*Problem requirements:* Which lines run from the line with "framed print: present [33,125,101,190]" through the line with "wall art: present [290,13,364,121]" in the entries below? Print them exactly, both ends included, and nothing more.

*Records for this task:*

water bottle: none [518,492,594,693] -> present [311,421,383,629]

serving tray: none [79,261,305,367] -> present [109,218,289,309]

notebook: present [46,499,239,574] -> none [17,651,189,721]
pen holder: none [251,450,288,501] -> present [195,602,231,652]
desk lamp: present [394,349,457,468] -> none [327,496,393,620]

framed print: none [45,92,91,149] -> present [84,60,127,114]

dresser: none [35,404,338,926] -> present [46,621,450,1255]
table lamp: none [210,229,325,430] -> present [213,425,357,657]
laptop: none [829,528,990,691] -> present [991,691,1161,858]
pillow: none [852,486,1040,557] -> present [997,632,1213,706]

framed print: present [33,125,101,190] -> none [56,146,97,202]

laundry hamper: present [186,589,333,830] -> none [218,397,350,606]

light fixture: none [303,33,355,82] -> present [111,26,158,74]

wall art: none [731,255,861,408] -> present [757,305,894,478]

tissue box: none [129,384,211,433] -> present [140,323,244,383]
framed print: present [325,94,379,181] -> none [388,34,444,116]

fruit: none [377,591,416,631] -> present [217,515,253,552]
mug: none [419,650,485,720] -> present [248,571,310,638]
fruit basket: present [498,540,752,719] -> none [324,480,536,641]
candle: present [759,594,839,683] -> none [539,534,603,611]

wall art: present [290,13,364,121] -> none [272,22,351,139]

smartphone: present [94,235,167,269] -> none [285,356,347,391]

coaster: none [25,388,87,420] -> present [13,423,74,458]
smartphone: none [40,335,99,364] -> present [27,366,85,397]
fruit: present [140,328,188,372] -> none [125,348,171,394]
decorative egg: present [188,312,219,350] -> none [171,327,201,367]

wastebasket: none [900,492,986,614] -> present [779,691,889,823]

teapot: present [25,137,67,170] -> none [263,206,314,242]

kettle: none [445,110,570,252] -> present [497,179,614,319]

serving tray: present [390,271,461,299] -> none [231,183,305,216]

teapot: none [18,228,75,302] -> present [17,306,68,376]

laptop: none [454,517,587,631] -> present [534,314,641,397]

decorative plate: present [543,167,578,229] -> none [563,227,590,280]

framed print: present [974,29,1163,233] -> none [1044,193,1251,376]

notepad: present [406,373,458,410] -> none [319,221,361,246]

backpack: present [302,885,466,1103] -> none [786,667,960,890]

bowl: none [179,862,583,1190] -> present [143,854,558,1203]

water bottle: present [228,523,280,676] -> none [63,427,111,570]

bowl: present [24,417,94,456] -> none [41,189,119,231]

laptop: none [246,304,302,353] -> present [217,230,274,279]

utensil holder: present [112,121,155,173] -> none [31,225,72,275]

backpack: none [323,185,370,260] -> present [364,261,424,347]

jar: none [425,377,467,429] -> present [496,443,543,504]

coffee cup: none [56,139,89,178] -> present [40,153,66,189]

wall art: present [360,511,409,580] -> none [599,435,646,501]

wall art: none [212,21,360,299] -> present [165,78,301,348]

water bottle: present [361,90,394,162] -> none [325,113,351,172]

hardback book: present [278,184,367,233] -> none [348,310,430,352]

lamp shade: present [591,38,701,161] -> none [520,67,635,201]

*Exercise response:*
framed print: present [33,125,101,190] -> none [56,146,97,202]

laundry hamper: present [186,589,333,830] -> none [218,397,350,606]

light fixture: none [303,33,355,82] -> present [111,26,158,74]

wall art: none [731,255,861,408] -> present [757,305,894,478]

tissue box: none [129,384,211,433] -> present [140,323,244,383]
framed print: present [325,94,379,181] -> none [388,34,444,116]

fruit: none [377,591,416,631] -> present [217,515,253,552]
mug: none [419,650,485,720] -> present [248,571,310,638]
fruit basket: present [498,540,752,719] -> none [324,480,536,641]
candle: present [759,594,839,683] -> none [539,534,603,611]

wall art: present [290,13,364,121] -> none [272,22,351,139]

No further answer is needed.